I was introduced to that little factoid in a similar fashion. A guy I
knew was in a multi-level-marketing scheme for some brand of waterless
cookware and he was both trying to hustle me to buy a set of his pots
and pans and to sign me up as an underling. I passed on both of those
"opportunities". But I did learn a few things from the demo he did. Bv)=
MMMMM---- Recipe via Meal-Master (tm) v8.06
Title: Sweet & Sour Glazed Carrots
Categories: Vegetables, Fruits
Yield: 6 servings
1 lb Fresh babycut carrots
1/4 c Sugar
2 tb White vinegar
1/4 c Butter
2 tb Water
1 ts Cornstarch
1/4 c Crisins (dried cranberries)
In a medium saucepan over high heat, place carrots in
enough water to cover. Bring to a boil and cook 8 to 10
minutes, or until fork tender; drain and set aside.

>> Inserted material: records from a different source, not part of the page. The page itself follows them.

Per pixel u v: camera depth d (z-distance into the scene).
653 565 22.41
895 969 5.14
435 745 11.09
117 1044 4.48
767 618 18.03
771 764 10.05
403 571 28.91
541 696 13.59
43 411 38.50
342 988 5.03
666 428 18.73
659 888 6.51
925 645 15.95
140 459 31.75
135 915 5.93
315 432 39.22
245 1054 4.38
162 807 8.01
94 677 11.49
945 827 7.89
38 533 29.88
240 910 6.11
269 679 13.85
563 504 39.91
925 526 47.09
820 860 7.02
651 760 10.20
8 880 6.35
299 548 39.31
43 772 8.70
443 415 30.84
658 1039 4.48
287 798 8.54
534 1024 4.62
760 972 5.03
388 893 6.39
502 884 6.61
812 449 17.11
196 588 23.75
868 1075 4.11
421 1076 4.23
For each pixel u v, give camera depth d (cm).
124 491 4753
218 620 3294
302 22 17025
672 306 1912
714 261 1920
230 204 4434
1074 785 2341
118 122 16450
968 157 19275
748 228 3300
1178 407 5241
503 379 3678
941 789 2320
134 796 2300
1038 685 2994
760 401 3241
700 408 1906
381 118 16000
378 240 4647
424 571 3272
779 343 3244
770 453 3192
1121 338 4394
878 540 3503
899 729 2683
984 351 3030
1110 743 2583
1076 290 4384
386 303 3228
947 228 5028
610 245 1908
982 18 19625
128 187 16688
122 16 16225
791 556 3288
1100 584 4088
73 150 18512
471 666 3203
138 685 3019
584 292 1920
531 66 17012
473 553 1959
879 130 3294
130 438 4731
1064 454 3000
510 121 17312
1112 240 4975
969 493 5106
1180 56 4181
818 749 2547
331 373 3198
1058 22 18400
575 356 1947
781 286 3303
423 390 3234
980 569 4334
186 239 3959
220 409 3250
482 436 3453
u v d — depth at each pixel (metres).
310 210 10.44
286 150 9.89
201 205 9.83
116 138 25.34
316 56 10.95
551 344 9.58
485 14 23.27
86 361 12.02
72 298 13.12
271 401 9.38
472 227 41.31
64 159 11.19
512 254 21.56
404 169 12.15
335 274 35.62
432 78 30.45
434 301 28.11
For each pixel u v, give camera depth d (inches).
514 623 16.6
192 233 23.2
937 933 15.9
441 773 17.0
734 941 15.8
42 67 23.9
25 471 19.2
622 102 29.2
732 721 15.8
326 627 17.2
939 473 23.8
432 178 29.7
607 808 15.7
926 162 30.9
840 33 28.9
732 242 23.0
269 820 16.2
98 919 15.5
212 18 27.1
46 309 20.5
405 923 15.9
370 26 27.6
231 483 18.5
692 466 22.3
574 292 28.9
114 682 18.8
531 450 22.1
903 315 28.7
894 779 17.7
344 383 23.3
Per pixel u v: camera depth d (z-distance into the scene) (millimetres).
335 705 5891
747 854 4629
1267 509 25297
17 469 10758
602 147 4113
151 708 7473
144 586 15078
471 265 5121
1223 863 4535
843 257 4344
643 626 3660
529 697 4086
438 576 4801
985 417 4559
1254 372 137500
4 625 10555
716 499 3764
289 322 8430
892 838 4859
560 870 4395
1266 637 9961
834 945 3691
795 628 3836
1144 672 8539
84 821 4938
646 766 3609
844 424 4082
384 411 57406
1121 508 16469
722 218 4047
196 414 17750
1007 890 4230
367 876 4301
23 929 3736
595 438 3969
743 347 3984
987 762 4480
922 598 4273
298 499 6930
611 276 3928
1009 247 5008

In the same saucepan over medium heat, bring sugar,
vinegar, and butter to a boil.
In a small bowl, combine water and cornstarch, stirring
until cornstarch is dissolved. Add cornstarch mixture to
vinegar mixture, stirring until thickened. Add carrots
and cranberries to mixture and heat 5 minutes, or until
heated through.
RECIPE FROM: https://www.mrfood.com
Uncle Dirty Dave's Archives
MMMMM
... I'm a man so I know what I'm talking about.